McDonagh broke with Labour's majority five times on 20 June 2025, voting against the Terminally Ill Adults (End of Life) Bill at Third Reading and on several amendments — a stance consistent with her voting record, which places her 20 percentage points above the average Labour MP on assisted-dying safeguards. Her position across those votes was broadly restrictive: she backed amendments designed to close eligibility loopholes and opposed the bill passing to the Lords in its amended form. Beyond assisted dying, her deviations from the party average cluster around welfare reform and tenant rights, where she votes more progressively than most Labour colleagues, and industrial intervention, where she is notably less supportive.
Her 59% participation rate sits below the Commons average, though she has made 145 contributions across 59 debates — a pattern suggesting selective but substantive engagement rather than consistent attendance. Health, economy and jobs, and social care dominate her speech topics. She sits on the Treasury Committee and chairs the Panel of Chairs, and she also chairs the All-Party Parliamentary Group for Tamils and an APPG on brain tumour research, with a ministerial meeting on the latter reported in April 2026. Her Tamil advocacy has drawn attention in specialist outlets, where she has raised the Chemmani mass grave case and commemorated Maaveerar Naal.

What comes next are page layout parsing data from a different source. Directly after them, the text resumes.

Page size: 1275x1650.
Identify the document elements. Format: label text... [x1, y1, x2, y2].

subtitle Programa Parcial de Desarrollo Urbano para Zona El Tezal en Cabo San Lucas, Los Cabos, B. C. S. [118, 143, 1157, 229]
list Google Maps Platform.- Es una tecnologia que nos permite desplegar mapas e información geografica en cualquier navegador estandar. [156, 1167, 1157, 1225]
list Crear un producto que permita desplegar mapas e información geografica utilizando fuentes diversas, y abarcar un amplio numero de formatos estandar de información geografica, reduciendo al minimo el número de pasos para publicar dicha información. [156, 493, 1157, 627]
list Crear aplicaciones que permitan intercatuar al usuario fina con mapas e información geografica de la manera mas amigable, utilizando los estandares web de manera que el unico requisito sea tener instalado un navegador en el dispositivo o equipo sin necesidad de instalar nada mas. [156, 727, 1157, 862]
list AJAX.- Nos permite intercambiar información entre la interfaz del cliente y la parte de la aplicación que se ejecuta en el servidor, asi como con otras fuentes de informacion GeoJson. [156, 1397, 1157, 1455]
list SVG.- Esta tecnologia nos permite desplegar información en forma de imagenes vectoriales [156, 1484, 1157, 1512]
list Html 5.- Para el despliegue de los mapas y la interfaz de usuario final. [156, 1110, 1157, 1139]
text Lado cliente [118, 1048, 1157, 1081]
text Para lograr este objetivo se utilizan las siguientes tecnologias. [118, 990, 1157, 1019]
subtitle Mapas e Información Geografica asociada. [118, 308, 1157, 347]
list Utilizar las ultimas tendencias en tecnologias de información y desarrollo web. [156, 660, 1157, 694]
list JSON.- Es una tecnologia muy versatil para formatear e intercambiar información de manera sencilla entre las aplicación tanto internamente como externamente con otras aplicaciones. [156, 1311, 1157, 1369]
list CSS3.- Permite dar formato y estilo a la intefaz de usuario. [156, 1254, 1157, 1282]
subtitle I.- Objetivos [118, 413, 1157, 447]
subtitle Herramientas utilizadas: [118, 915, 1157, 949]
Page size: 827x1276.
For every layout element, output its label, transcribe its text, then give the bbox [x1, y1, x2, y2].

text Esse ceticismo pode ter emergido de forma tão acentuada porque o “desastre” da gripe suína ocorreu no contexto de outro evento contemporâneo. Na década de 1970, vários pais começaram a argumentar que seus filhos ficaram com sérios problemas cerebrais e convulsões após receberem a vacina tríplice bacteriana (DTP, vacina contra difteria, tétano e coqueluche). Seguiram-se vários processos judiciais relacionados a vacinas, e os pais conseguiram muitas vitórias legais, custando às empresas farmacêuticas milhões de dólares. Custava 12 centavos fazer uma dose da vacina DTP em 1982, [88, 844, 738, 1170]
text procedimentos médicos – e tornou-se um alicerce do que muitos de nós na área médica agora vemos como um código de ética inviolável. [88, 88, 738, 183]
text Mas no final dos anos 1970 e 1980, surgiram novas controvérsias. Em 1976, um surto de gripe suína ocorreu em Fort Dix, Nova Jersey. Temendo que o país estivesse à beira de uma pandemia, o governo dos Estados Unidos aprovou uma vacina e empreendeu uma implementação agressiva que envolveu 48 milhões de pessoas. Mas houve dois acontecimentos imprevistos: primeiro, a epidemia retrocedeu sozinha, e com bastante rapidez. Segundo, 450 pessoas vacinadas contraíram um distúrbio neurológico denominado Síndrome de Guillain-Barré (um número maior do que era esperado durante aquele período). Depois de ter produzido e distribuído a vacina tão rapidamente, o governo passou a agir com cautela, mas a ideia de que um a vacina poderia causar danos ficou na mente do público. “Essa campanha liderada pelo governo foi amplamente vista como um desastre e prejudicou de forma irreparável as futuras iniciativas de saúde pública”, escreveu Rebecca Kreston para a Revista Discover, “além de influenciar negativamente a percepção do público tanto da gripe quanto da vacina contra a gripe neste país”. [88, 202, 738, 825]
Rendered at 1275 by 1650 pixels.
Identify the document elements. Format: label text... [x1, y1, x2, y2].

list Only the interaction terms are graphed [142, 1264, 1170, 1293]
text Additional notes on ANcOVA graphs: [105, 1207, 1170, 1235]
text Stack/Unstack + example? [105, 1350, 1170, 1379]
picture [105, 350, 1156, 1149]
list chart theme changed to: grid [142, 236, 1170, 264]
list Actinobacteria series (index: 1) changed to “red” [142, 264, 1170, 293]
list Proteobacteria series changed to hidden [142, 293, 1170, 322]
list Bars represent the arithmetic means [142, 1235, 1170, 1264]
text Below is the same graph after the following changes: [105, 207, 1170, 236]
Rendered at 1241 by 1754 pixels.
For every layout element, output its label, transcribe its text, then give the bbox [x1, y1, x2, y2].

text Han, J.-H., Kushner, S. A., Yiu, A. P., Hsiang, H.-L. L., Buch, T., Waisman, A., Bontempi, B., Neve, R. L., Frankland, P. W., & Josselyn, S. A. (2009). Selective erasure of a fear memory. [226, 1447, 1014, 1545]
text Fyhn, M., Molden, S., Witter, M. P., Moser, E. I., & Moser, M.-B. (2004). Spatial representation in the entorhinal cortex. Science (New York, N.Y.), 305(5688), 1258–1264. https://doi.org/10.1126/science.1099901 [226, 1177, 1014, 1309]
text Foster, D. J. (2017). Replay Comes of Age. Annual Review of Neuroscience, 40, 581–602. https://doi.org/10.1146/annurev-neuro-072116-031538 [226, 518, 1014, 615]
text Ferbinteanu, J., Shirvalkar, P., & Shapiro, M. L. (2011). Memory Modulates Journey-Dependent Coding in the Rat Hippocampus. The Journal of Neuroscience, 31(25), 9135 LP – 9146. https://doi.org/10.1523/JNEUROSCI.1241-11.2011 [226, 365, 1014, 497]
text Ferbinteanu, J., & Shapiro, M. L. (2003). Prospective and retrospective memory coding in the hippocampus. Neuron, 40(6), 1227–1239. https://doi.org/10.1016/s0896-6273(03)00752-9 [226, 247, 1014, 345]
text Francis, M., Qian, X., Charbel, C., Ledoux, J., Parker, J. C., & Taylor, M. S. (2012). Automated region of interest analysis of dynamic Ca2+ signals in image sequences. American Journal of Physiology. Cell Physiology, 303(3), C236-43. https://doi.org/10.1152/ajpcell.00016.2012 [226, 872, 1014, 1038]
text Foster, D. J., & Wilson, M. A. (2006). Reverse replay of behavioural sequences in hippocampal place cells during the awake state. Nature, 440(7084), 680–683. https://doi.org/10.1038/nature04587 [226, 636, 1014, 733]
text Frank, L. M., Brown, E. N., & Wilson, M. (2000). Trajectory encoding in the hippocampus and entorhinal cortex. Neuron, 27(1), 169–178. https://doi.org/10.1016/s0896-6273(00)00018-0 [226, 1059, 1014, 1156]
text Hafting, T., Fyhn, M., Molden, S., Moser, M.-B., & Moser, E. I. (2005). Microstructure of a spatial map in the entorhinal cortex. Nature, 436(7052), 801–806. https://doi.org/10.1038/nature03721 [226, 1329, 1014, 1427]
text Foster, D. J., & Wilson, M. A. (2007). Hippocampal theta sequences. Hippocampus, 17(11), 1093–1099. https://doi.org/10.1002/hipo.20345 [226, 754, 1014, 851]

Mitcham and Morden has a significant Tamil diaspora, which directly explains her APPG work and parliamentary questions on Sri Lankan accountability. Recent local news — spread across local government, crime, and cost-of-living stories — carries a neutral average sentiment, offering no strong signal of constituency controversy. McDonagh has represented the seat since 1997; the most prominent news about her personal profile in the data relates to the death of her sister, the former Labour general secretary Margaret McDonagh, in 2023.